··· Supplied text ···

Talismanic commented 3 years ago

4.For style bug, can you please tell the consequence of Style bugs, such as trailing spaces after \texttt{:}' and wrong indentation occurred in an Ansible test script for the OSS rocknsm/rock' project ?

@akondrahman Bhai, for this specific case I don't see any harmful consequence as this is very minor thing. However, Ansible lint sometimes detects more important stuffs. For example:

     - name: Get sysctl content
-      shell: |
-        cat /etc/sysctl.conf
-      register: sysctl_content
+      set_fact:
+        sysctl_conf: "{{ lookup('file', '/etc/sysctl.conf') }}"
+

This snippet is extracted from project os-cloud/openstack-ansible-lxc_hosts and commit 0d28eeab560569cb3d220b4c47b5b0212eb0b98f. The earlier part (deleted from the git diff) indicates that, this test script used shell module to detect the content of sysctl.conf file. However, Ansible's official documentation suggests not to use shell unless it is absolutely necessary: "If you want to execute a command securely and predictably, it may be better to use the command module instead. Best practices when writing playbooks will follow the trend of using command unless the shell module is explicitly required. When running ad-hoc commands, use your best judgement." (link) This mainly makes the code less reusable and maintainable. For example, shell command for doing something may be different in different OS. For this reason, we see that practitioners refactored this code with lookup and file modules so that those can universaly work in any system.

Does this make any sense Bhaiya?

akondrahman commented 3 years ago

Makes sense. I have added all these content. There was a question after the reading group on the distribution of sub-categories, like how many of the configuration bugs were os, network, and storage-related ? And how many bugs were related to Docker image caching and Ansible vars? Do you have these numbers?

Thanks @Talismanic again for the hard work.

Talismanic commented 3 years ago

@akondrahman Bhai,

Configuration Bugs: Network Config Bug: 11 OS Config Bug: 13 Storage Config Bug: 7 Software Config Bug: 24

In the paper it seemed we skipped Software Config Bug. These are the bugs where developer missed to pass specific software related configuration parameter, for example mysqld environment variable, conf.d files. ansible.cfg value mismatch etc.

Performance Bugs

Ansible Vars: 4 Caching: 7 Others: 6

Bhaiya, note that caching is generic here. Practitioners cached many things like docker images, package files, intermediate results to optimize performance time in our data set. Others category actually comprises of unique activities per situation.

akondrahman commented 3 years ago

@Talismanic give me example of a software config bug.

Talismanic commented 3 years ago

@akondrahman Bhai,

Interpretation :

This sub-category indicates invalid, malformed, or erroneous configuration values in the scripts. For example, in RedHat-cip/dci-ansible project had a configuration variable that was undefined, so this generated error messages which were solved in commit 2a372273c52dfacbf33efe88e93b1a84904c5254.

··· Data ···

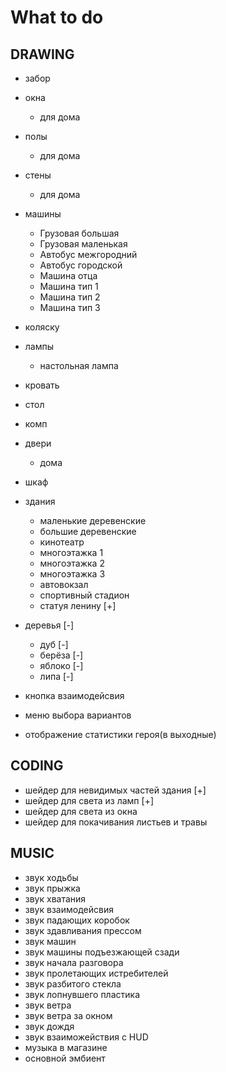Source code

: # What to do

## DRAWING

* забор
* окна
  * для дома
* полы
  * для дома
* стены
  * для дома
* машины
  * Грузовая большая
  * Грузовая маленькая
  * Автобус межгородний
  * Автобус городской
  * Машина отца
  * Машина тип 1
  * Машина тип 2
  * Машина тип 3
* коляску
* лампы 
  * настольная лампа
* кровать
* стол
* комп
* двери
  * дома
* шкаф
* здания
  * маленькие деревенские
  * большие деревенские
  * кинотеатр
  * многоэтажка 1
  * многоэтажка 2
  * многоэтажка 3
  * автовокзал
  * спортивный стадион
  * статуя ленину [+]
* деревья [-]
  * дуб [-]
  * берёза [-]
  * яблоко [-]
  * липа [-]

* кнопка взаимодейсвия
* меню выбора вариантов
* отображение статистики героя(в выходные)

## CODING

* шейдер для невидимых частей здания [+]
* шейдер для света из ламп [+]
* шейдер для света из окна
* шейдер для покачивания листьев и травы

## MUSIC

* звук ходьбы
* звук прыжка
* звук хватания
* звук взаимодейсвия
* звук падающих коробок
* звук здавливания прессом
* звук машин
* звук машины подъезжающей сзади
* звук начала разговора
* звук пролетающих истребителей
* звук разбитого стекла
* звук лопнувшего пластика
* звук ветра
* звук ветра за окном
* звук дождя
* звук взаиможействия с HUD
* музыка в магазине
* основной эмбиент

···

### [Using the information]
A. Translate the following sentence from the Ansible bug discussion into Spanish: "This mainly makes the code less reusable and maintainable."
B. Extract from the Ansible bug discussion the passage starting at "Makes sense. I" and ending at "the hard work.".

### [Answers to the problems]
A. Esto hace principalmente que el código sea menos reutilizable y mantenible.

B.
Makes sense. I have added all these content. There was a question after the reading group on the distribution of sub-categories, like how many of the configuration bugs were os, network, and storage-related ? And how many bugs were related to Docker image caching and Ansible vars? Do you have these numbers?

Thanks @Talismanic again for the hard work.